National Labor Relations Board Issues Final Rules on “Quickie” Union Elections
On December 22, 2011, The National Labor Relations Board (the “Board”) is set to publish final amendments to the procedures for union representation elections. These final amendments ( “Amendments”) follow a heated debate with opponents claiming that the changes allow unions to “ambush” employers with union elections and force employees to make quick, uninformed decisions about whether to unionize. Proponents, on the other hand, hailed the Amendments as an effort to end unnecessary litigation and remove unnecessary delays in effectuating an employee’s free choice. Prior to the Amendments, employees have had at least thirty-two (32) days to consider union representation after an election petition is filed. With the Amendments, the regional director has complete authority to set the time-frame for an election, allowing for an election to occur in as little as ten (10) days after an election petition is filed.
Employers complain that limiting this “critical period,” or the time between the filing of a petition and the election, could prevent employers from fully informing its workplace about the impact of unionization. Further, they argue that sufficient time to hear from all sides is critical considering the consequences of a union vote are not short-lived and could significantly affect an employee’s livelihood and career.
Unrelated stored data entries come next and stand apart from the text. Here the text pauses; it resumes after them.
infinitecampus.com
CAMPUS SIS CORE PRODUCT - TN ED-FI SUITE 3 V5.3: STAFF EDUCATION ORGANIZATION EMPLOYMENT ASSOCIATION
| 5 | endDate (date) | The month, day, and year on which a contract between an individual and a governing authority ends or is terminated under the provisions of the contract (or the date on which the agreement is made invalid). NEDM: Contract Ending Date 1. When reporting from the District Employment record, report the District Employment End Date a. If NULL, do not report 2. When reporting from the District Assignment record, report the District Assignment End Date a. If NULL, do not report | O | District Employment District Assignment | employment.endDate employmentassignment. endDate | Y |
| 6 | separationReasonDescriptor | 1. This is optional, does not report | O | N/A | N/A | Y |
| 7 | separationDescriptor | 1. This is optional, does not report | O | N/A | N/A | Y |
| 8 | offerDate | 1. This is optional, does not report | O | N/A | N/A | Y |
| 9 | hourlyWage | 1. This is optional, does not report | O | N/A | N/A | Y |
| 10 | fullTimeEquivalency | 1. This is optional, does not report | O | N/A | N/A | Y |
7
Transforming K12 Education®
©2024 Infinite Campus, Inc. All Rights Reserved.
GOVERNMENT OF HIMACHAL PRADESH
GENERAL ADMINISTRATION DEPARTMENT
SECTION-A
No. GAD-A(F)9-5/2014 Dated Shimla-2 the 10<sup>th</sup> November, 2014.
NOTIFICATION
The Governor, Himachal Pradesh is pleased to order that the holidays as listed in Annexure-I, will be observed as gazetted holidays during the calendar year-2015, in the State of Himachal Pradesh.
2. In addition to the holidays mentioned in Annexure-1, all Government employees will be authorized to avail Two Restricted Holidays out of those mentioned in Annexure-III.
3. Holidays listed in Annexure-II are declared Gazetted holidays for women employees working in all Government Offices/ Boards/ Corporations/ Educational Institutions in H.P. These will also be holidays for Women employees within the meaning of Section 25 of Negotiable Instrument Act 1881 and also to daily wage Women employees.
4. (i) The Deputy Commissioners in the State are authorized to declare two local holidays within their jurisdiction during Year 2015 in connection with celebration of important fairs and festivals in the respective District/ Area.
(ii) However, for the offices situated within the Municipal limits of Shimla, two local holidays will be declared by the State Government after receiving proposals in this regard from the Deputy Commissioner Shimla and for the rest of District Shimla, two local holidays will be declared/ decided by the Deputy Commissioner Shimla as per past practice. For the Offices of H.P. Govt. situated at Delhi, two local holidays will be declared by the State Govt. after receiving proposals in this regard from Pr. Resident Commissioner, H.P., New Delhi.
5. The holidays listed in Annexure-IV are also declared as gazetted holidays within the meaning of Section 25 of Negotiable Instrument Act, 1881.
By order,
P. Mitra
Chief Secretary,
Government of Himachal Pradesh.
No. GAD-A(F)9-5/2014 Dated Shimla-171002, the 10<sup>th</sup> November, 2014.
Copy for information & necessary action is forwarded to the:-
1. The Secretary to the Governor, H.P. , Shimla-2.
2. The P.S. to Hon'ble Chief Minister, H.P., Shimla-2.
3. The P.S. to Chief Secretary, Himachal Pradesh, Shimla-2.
Other Amendments aimed at streamlining the process include: allowing a hearing officer the right to limit the type and amount of evidence received in an pre-election dispute, removing the right to submit written materials in a pre-election dispute, and removing a party’s right to appeal the results of a pre-election dispute to the Board. Notably, the Board did not finalize all of the proposed amendments that it previously suggested in its June, 2011 proposed rule. However, the Board was quick to point out that the remainder of the June proposed amendments are still being debated. For its part, the U.S. House of Representatives has already made its position known and voted on November 30, 2011, to pass a the Workforce Democracy and Fairness Act, which would prohibit unions from holding an election until at least thirty-five (35) days after filing a petition (H.R. 3094). Although the bill passed in the House, it is expected to fail in the Democratic-controlled Senate. These Amendments are set to become effective April 30, 2012, and employers should keep an eye on further pro-union moves by the Board as the President seeks to appoint two new Board members in the new year.